When I blogged about J.P. Morgan investing in Linden Lab payments spinoff Tilia last week, I missed this point from Forbes columnist and longtime Metaverse expert Charlie Fink:
Tilia is easy for developers to implement, and it’s simple and convenient for their customers to use. Transactions are instant and cost pennies, some of which go into the developer’s pocket. At Second Life, those pennies amounted to $86M last year.
Emphasis mine, because wow.

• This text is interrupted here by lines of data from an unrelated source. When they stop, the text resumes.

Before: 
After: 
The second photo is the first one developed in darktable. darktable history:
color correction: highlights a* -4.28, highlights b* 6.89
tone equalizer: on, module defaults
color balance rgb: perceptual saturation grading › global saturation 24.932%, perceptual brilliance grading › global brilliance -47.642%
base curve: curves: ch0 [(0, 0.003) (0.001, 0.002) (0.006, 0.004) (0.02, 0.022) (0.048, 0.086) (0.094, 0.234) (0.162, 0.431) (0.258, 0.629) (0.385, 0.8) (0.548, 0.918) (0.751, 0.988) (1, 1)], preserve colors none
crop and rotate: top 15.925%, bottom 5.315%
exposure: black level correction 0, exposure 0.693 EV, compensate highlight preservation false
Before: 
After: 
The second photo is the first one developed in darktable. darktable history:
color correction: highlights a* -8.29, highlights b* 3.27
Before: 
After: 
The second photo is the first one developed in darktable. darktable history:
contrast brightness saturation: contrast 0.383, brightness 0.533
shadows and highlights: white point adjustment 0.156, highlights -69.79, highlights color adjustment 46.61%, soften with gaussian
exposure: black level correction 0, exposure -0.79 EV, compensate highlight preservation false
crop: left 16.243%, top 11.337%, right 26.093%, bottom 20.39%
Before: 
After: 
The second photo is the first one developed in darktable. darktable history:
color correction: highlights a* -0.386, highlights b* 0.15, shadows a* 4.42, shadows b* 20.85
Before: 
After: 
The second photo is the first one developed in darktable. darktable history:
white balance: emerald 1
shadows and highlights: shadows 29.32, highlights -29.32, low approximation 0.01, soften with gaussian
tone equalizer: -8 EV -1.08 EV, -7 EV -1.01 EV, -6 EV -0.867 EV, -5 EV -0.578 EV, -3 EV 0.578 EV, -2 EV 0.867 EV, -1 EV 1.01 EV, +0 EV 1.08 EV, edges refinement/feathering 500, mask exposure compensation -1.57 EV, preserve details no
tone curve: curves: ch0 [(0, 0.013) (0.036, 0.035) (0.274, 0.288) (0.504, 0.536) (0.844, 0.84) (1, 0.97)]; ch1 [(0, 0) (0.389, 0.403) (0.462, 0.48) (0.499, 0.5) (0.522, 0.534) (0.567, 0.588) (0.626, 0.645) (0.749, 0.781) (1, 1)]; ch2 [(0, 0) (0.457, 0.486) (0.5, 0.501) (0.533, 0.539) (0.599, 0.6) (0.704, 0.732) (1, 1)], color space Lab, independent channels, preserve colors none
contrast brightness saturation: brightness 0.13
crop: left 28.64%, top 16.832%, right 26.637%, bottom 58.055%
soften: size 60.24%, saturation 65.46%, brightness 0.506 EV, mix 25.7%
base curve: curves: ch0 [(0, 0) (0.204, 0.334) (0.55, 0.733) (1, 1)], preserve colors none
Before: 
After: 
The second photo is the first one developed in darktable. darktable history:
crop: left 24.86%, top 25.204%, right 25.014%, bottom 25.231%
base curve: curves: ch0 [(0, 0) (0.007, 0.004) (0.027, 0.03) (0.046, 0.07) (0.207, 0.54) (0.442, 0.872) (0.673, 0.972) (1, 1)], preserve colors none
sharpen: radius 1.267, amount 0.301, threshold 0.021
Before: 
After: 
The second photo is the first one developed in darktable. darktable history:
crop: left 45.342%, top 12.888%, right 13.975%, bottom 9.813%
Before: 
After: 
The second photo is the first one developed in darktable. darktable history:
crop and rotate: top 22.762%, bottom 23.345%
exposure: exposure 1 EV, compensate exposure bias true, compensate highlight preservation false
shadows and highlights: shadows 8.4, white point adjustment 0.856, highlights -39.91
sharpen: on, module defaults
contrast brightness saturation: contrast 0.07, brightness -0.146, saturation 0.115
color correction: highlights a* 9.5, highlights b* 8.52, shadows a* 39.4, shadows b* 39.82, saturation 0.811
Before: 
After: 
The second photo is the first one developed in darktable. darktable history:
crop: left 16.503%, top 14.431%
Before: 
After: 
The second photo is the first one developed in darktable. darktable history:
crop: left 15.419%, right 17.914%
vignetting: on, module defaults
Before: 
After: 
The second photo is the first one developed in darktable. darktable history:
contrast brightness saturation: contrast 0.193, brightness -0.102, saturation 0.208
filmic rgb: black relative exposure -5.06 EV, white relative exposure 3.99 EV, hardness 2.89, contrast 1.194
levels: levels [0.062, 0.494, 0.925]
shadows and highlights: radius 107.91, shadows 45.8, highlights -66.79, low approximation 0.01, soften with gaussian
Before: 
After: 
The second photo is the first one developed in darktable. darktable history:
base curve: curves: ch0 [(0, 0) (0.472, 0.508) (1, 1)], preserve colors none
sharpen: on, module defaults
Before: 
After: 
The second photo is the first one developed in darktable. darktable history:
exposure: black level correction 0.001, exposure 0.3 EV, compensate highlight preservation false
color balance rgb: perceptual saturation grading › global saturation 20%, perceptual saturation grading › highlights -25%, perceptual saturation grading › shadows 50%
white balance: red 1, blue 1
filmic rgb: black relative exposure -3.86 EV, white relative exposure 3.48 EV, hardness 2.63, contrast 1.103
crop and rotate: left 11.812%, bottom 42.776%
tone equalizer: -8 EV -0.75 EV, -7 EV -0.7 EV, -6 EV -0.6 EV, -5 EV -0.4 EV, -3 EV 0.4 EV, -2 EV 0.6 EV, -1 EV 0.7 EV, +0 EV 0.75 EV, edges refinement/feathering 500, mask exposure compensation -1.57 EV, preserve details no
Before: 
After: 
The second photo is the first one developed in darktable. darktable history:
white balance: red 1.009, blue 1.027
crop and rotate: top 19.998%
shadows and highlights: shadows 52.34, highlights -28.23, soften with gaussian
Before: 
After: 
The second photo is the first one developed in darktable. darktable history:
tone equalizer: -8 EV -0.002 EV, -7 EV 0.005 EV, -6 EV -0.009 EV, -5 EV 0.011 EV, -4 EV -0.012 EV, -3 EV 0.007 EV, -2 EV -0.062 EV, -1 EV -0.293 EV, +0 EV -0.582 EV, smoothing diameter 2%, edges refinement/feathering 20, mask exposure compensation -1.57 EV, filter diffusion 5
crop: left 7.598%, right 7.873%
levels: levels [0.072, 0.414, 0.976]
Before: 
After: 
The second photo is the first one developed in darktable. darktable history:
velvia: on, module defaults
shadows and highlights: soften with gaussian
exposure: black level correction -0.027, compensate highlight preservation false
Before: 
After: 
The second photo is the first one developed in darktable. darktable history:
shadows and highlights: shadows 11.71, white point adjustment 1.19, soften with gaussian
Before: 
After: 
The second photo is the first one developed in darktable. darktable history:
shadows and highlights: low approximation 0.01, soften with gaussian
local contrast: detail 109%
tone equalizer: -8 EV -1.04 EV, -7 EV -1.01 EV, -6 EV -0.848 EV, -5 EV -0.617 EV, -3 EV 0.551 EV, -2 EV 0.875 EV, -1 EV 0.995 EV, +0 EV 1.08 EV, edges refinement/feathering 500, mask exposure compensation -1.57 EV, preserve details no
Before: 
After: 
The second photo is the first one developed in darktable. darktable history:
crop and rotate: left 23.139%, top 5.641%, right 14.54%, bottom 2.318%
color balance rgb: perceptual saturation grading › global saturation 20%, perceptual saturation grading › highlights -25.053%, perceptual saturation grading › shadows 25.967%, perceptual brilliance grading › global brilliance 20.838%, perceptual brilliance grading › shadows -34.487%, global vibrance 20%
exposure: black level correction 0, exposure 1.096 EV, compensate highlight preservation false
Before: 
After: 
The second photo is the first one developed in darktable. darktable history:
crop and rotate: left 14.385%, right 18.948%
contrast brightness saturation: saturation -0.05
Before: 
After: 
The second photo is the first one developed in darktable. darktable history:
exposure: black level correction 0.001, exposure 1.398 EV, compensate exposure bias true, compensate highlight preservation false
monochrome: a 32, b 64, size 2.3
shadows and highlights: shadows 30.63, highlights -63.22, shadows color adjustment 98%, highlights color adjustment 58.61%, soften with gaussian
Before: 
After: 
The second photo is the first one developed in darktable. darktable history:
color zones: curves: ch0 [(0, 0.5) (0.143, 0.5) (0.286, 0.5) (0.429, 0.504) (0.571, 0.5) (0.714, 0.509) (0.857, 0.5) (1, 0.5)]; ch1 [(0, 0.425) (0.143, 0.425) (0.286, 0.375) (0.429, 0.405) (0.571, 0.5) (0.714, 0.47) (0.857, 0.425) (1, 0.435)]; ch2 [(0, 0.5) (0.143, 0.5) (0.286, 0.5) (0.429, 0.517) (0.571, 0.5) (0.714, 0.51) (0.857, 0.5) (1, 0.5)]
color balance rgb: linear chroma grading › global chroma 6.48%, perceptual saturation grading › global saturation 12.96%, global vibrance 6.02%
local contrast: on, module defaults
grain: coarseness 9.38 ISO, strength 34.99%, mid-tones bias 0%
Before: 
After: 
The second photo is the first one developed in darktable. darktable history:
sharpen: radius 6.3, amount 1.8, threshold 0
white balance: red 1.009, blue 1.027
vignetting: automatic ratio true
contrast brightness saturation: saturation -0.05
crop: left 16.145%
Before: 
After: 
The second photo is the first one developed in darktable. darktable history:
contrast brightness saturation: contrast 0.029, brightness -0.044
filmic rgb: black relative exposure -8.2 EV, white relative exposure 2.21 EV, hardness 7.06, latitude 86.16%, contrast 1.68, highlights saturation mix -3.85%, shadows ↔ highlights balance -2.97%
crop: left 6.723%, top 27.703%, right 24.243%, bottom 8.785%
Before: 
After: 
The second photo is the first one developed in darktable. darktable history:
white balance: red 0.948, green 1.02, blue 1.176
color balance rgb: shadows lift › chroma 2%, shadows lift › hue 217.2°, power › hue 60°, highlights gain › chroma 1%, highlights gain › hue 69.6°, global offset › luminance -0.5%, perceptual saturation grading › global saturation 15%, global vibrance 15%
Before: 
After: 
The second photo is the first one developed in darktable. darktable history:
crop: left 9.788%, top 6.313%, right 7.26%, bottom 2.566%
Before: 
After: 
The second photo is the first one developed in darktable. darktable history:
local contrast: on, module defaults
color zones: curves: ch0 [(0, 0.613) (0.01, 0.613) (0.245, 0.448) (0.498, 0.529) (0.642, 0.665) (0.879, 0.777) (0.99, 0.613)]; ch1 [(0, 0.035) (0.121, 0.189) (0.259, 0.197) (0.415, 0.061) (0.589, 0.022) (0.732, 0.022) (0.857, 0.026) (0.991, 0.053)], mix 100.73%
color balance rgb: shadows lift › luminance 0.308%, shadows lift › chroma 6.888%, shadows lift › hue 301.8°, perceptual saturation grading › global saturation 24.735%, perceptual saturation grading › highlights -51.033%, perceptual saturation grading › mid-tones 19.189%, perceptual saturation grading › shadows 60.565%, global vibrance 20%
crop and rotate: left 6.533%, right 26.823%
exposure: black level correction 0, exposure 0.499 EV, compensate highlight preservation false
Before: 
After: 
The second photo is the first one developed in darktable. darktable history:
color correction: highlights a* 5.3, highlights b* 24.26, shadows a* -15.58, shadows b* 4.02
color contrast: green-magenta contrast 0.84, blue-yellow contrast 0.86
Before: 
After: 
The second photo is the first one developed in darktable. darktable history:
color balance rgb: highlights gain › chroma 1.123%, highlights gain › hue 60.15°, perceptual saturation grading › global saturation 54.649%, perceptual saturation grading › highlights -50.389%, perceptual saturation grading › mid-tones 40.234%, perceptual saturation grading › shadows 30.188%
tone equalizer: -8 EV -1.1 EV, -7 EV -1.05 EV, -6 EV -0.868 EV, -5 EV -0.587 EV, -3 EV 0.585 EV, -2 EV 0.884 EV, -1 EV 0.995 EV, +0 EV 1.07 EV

I checked this with company spokesman Brett Linden who clarified that this $86 million is “the amount that was paid out to creators in 2021.”
Yes: Second Life’s content creator community earned $86 million from their virtual content last year.
This is notable for at least a couple reasons:
Linden Lab’s then-CEO Ebbe Altberg (RIP) announced that the SL creator community cashed out USD $60 million in 2014. So while the active Second Life user base has not significantly grown, the creator economy grew by quite a bit.
As a comparison point, Roblox user creators earned $209 million in 2020. That’s over 2X more money for users than Second Life, but then again, Roblox had about 175 million monthly active users in 2020, compared to Second Life’s 600,000. So as I’ve said many times before, while Second Life has one of the smaller user bases among the well-known metaverse platforms, it still seems to offer the best deal for user creators.
My next question is how much revenue Linden Lab is making from Second Life. In recent years it’s been about equal to what the user community was making, but that’s probably changed as the company shifts steadily toward a subscription-focused model. More on that soon (hopefully).
Thanks to reader Luther Weymann for the catch!